Lastly, it’s all too tempting in the “quest for truth” relative to the world of AI to simply be like, well why can’t we just have an API that tells us if z is true or not? I think that’s (maybe) fine where z is a fairly simple thing that can objectively be measured as true, but much of life and much of what we might want to have verified when we’re talking with AIs is not necessarily that simple that it can be broken down conclusively to an API call.

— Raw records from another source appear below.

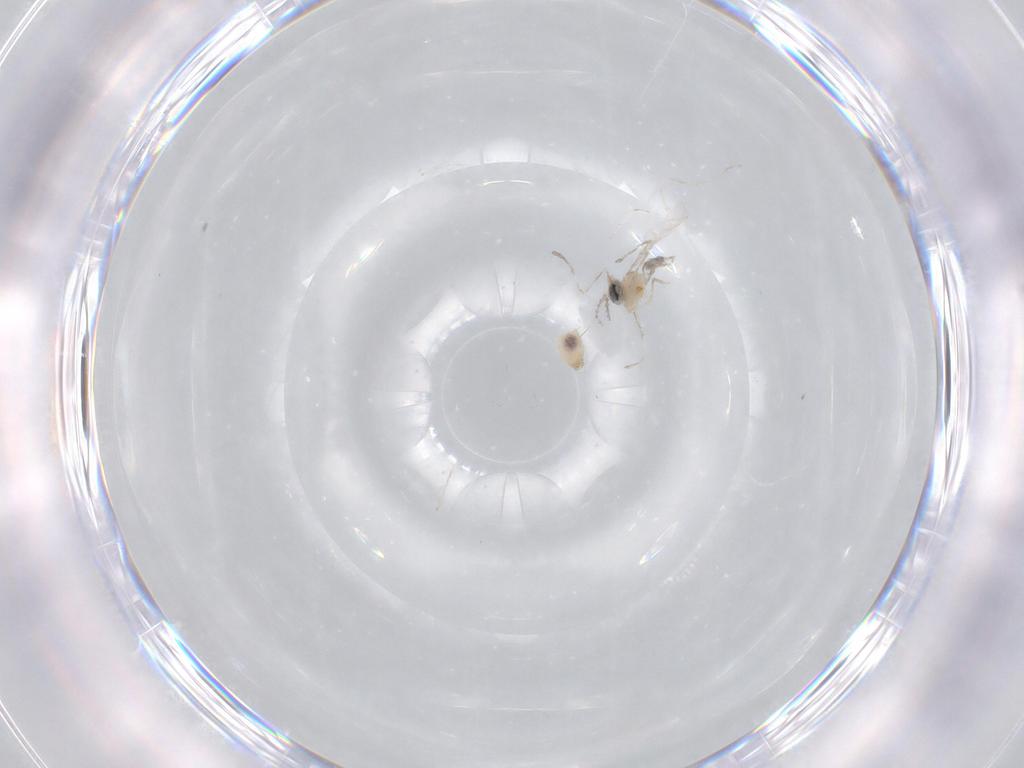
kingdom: Animalia
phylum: Arthropoda
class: Insecta
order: Diptera
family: Cecidomyiidae
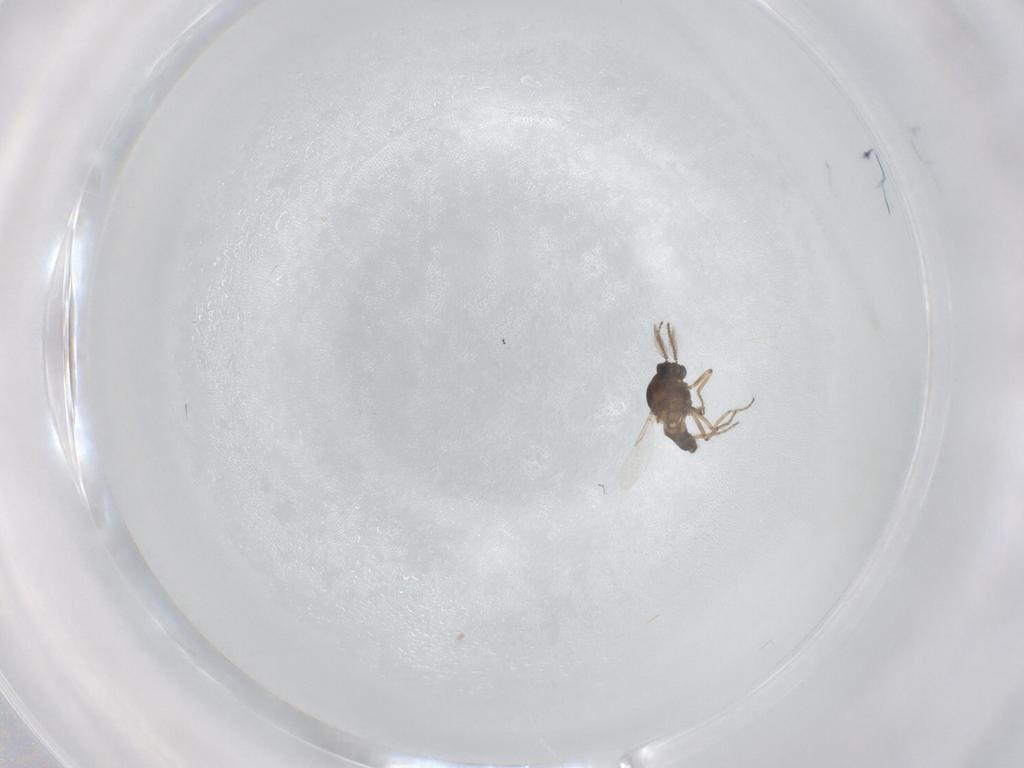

And even where it is, I think it’s still important that we cling too and even enlarge our own agency around this notion of the co-construction of truth.

That is, rather than rely on some outside body to come in and give us a supposedly authoritative (based on what authority, anyway?) yes|no result, there’s a world where we would greatly benefit from having to actively piece together disparate assessments of claims – which may even conflict with one another – and come to our own conclusions about the results and what we will take away from it.

To recap:

  • When you use ChatGPT to help you code an app, you experience it differently than when you’re merely conversing with it, because we can objectively see if an app is working as intended in a browser: it gives us the results we want without errors.
  • In coding, there are always dozens or hundreds of paths open to us to reach the desired end result; what’s “true” here is what gets us to the end result, meeting our acceptance criteria.
  • ChatGPT will give you good code to start, but will lead you down many blind alleys with a lot of trial and error. While this can be annoying, it plainly shows you that “truth” within the realm of coding an app is a process of co-construction & active engagement.
  • We would do well to adapt the insights gained from the successes and failures of coding with ChatGPT to other types of non-coding outputs, such as texts, in that we should not seek to get final authoritative answers from it, but instead also actively engage in a co-constructive process. We can then measure our results in these non-coding domains as to whether they get us to the desired end result in a similar way.